Clal Counts Up

At Clal, we count up. That is not as simple as it sounds, especially in a world where most people count down,

especially to the most momentous occasions. We count down as the ball drops in Times Square to welcome in the new year. We count down, waiting for a rocket to lift off into space. We count down the days to our birthdays. That is just the kind of culture we are in general, but not so much at Clal. And that is no accident.

When you count down, there is no place left to go once you hit zero. Yes, there are negative integers, but that is not how most of us count. For most of us, zero is zero — there ain’t no more. But that is not the case when you count up. When you count up, there is always more.
To explain what I mean, allow me to share a story of a time I spent in Haiti some 14 years ago following the devastating earthquake there. I hear the same four-word expression over and over — an expression that some describe as the national motto — Dèyè mòngen mòn. Beyond mountains, there are mountains. It’s an expression that can depress you or inspire you, and more often than not, it is up to us which it does.
The expression suggests that even as you make it to the summit of a mountain, you will see that there are even higher summits ahead. In fact, there is even a term for that in climbing. It’s called a “false peak,” and it can be terribly depressing, making you feel that you have done all that work to “get to the top,” and it is not the top at all! But that is not the only possibility.
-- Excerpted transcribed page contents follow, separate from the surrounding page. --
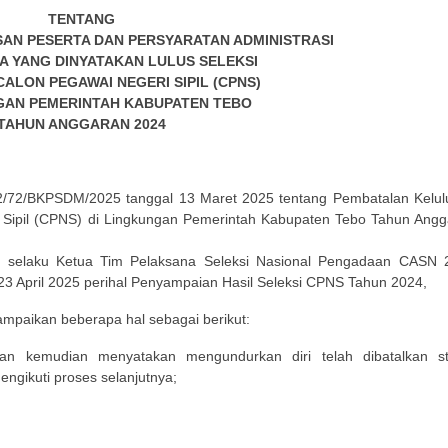
TENTANG
AN PESERTA DAN PERSYARATAN ADMINISTRASI
A YANG DINYATAKAN LULUS SELEKSI
ALON PEGAWAI NEGERI SIPIL (CPNS)
GAN PEMERINTAH KABUPATEN TEBO
TAHUN ANGGARAN 2024
/72/BKPSDM/2025 tanggal 13 Maret 2025 tentang Pembatalan Kelul
 Sipil (CPNS) di Lingkungan Pemerintah Kabupaten Tebo Tahun Angg
 selaku Ketua Tim Pelaksana Seleksi Nasional Pengadaan CASN 
3 April 2025 perihal Penyampaian Hasil Seleksi CPNS Tahun 2024,
sampaikan beberapa hal sebagai berikut:
dan kemudian menyatakan mengundurkan diri telah dibatalkan st
engikuti proses selanjutnya;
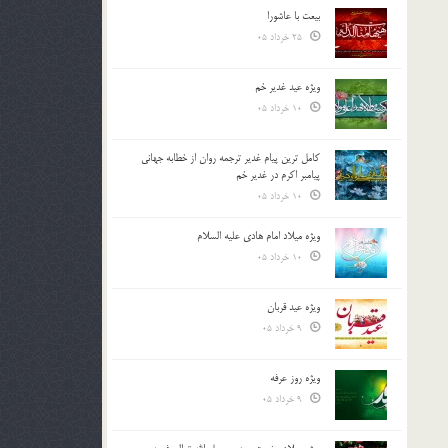
بیعت با عاشورا
25 خرداد 05
ویژه عید غدیر خم
10 خرداد 05
کامل ترین پیام غدیر ترجمه روان از خطابه جهانی
پیامبر اکرم در غدیر خم
10 خرداد 05
ویژه میلاد امام هادی علیه السلام
10 خرداد 05
ویژه عید قربان
9 خرداد 05
ویژه روز عرفه
9 خرداد 05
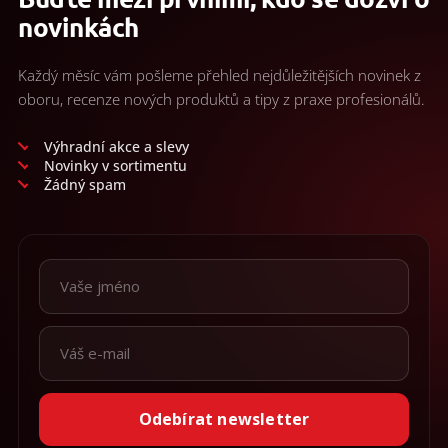
novinkách
Každý měsíc vám pošleme přehled nejdůležitějších novinek z
oboru, recenze nových produktů a tipy z praxe profesionálů.
Výhradní akce a slevy
Novinky v sortimentu
Žádný spam
Odebírat newsletter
Having reached that same “false peak,” you can realize that it is not “false” at all; it is just not final. It is a reality that you have really achieved and can truly celebrate. It is just not the final peak. In fact, part of the celebration can be that in achieving one peak, whole new worlds — worlds previously unseen and unknown — now open before you. When you count up, that is how you see things. You celebrate all that you have gotten up to and know that there is still more ahead. Neither the world nor our achievements are zero-sum.
But Haiti is not the only place that inspires the art of counting up. In fact, it’s a wisdom built into the current season in the Jewish calendar—the season in which we “count the Omer.” This is the period between Passover and Shavuot when we count the days from the former—the holiday of liberation—to the latter—the holiday of revelation.
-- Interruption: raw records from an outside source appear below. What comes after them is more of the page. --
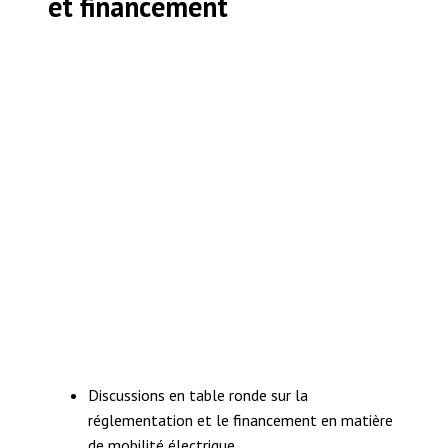
et financement
Discussions en table ronde sur la
réglementation et le financement en matière
de mobilité électrique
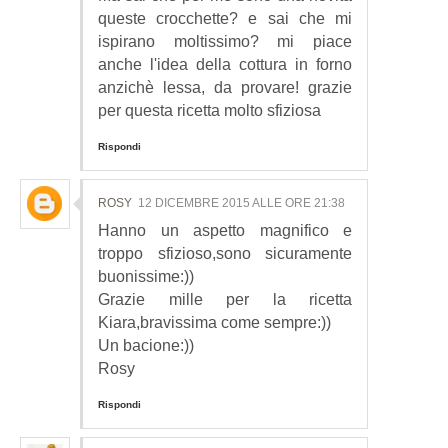
queste crocchette? e sai che mi
ispirano moltissimo? mi piace
anche l'idea della cottura in forno
anzichè lessa, da provare! grazie
per questa ricetta molto sfiziosa
Rispondi
ROSY
12 DICEMBRE 2015 ALLE ORE 21:38
Hanno un aspetto magnifico e
troppo sfizioso,sono sicuramente
buonissime:))
Grazie mille per la ricetta
Kiara,bravissima come sempre:))
Un bacione:))
Rosy
Rispondi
In fact, one could even understand that revelation is the culmination of the liberation process — that the Israelites were only liberated in order to receive the Torah and live their lives according to it. If ever there was something for which we would count down to, this would be it, and yet we don’t count down to revelation, we count up to it. That is pretty powerful.
As we approach the celebration of revelation — what could easily be thought of as the be-all and end-all of the great Exodus narrative — we count in a way that both invites us to celebrate that moment — on day 50 — and also suggests that there will still be days, 51, 52, 53, etc. As huge a deal as the experience of receiving the Torah is, as defining as that experience and that text is, by counting up to it and not down to it, we are also reminded that there will always be more — more peaks, more Torah, more opportunities — just more. That is the mindset created by choosing to count up rather than down, and that is how we count at Clal.
Counting up invites us to at least four intellectual/spiritual/psychological postures that can animate us, not only in Haiti and not only for the 7 weeks between Passover and Shavuot, but all year round and in most everything we do.
Counting up invites us to remember that people and things are rarely as they first appear to us. There is almost always more to everyone and everything than first meets our eye. Imagine engaging with them accordingly.
Counting up reminds us that as powerful as any moment or situation may be, there is always more. There are worlds ahead, for sure, even/especially when we are not at all sure what they are.
Counting up cultivates our capacity for curiosity. We really don’t know what we don’t yet know, and in knowing that, our ongoing curiosity is always rewarded.
Counting up allows us to both celebrate each summit we achieve without settling for that summit as all that we will achieve. After all, there are mountains after mountains, and days after Shavuot. Counting up is a way of truly enjoying the day on which we summit and also celebrating that we have so much more yet to achieve.
Counting up nurtures our ability to strive, then to celebrate, and to both without settling. That is how Clal counts and how we help others to count as well. Not a bad way to go, and one available to all of us.